Elle lisait beaucoup et surtout elle avait gardé un souvenir très vif des longs voyages qu'elle avait faits au temps de ses années heureuses.
Car elle avait, en compagnie de ses parents, parcouru l'Asie tout entière.
Tout l'avait frappée dans ces pérégrinations lointaines.
Aussi, lorsque la théière fumait, le soir, sur le guéridon du salon, M. de Guermanton n'était-il pas le dernier à dire:
—Pauline, dans quel coin de l'Orient allez-vous nous promener aujourd'hui?

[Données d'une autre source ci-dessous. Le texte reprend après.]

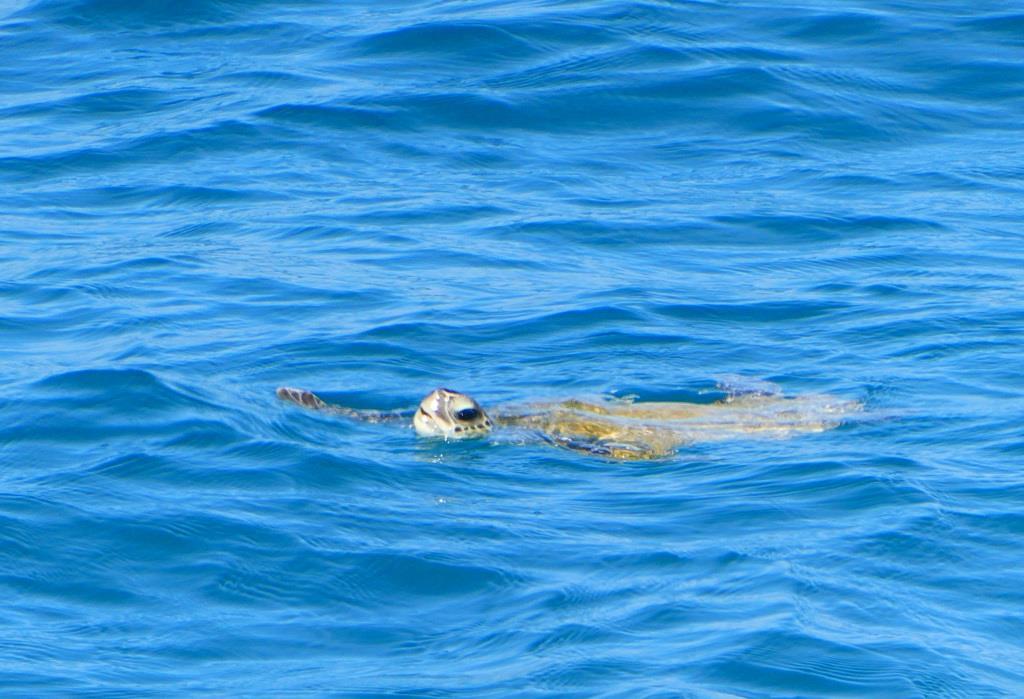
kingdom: Animalia
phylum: Chordata
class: Testudines
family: Cheloniidae
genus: Chelonia
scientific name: Chelonia mydas
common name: Green turtle
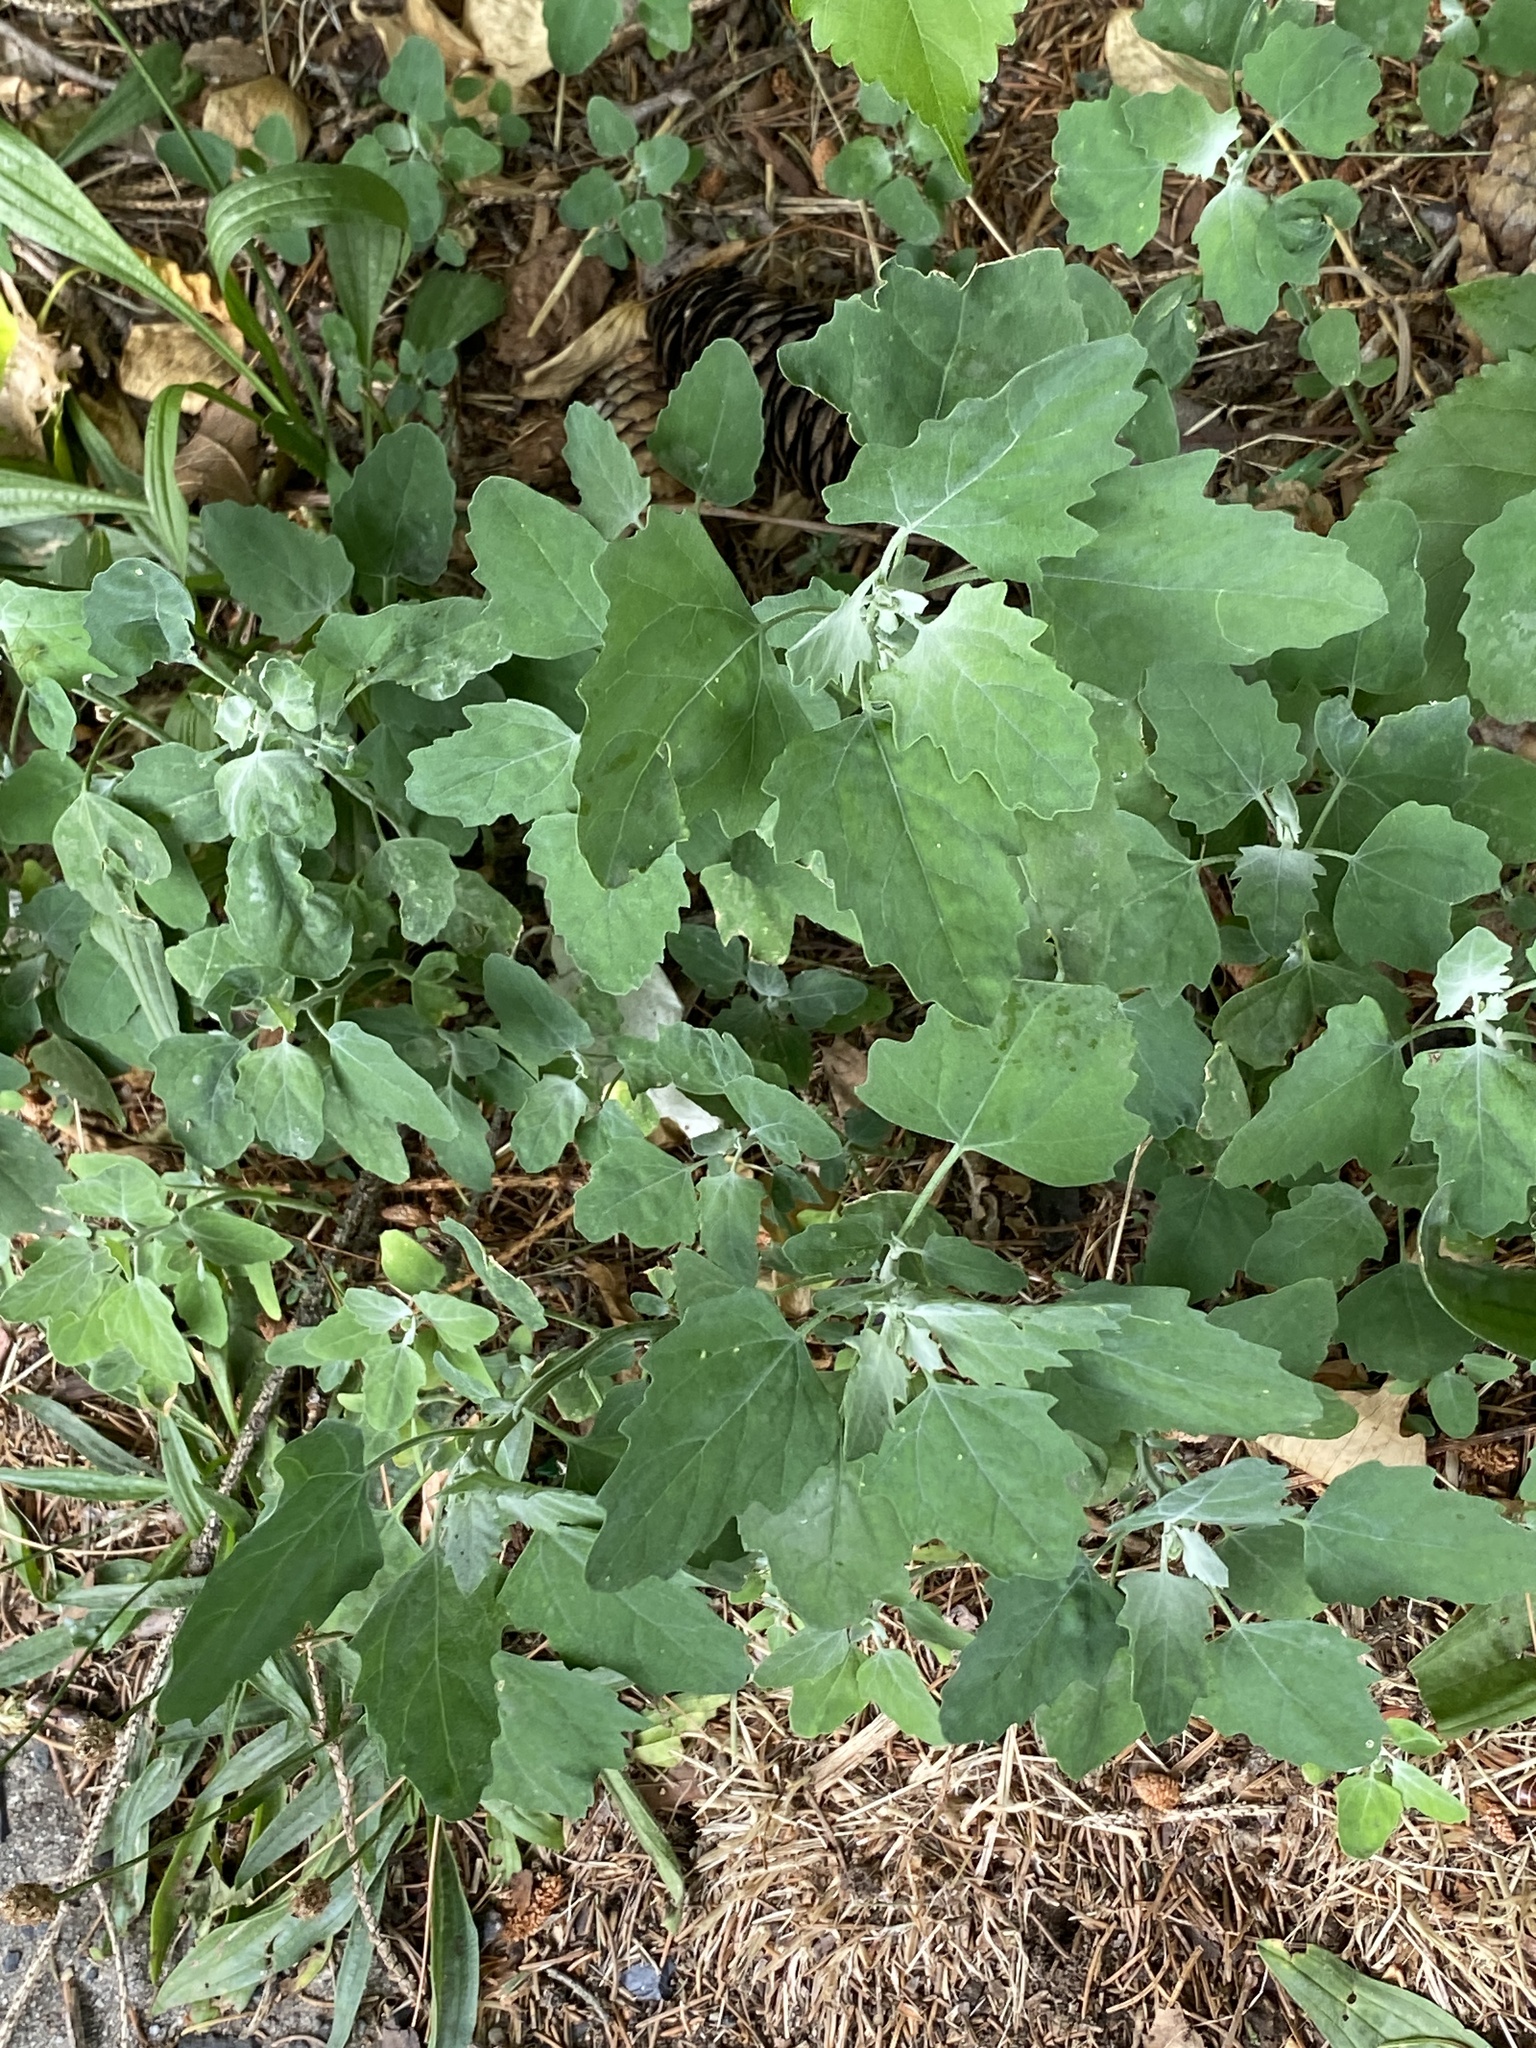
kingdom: Plantae
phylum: Tracheophyta
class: Magnoliopsida
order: Caryophyllales
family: Amaranthaceae
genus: Chenopodium
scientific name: Chenopodium album
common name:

Mme de Guermanton n'interrompait guère ces récits que pour s'écrier:
—Mais, c'est vraiment par trop extraordinaire!
Même certains points de détail lui étaient fort suspects.
Ainsi, jamais Pauline ne put faire accepter par Jeanne l'histoire de ces fleurettes, que les filles hindoues font pousser et s'épanouir à vue d'œil, autour de leurs pieds nus, après en avoir répandu les graines sur le sol.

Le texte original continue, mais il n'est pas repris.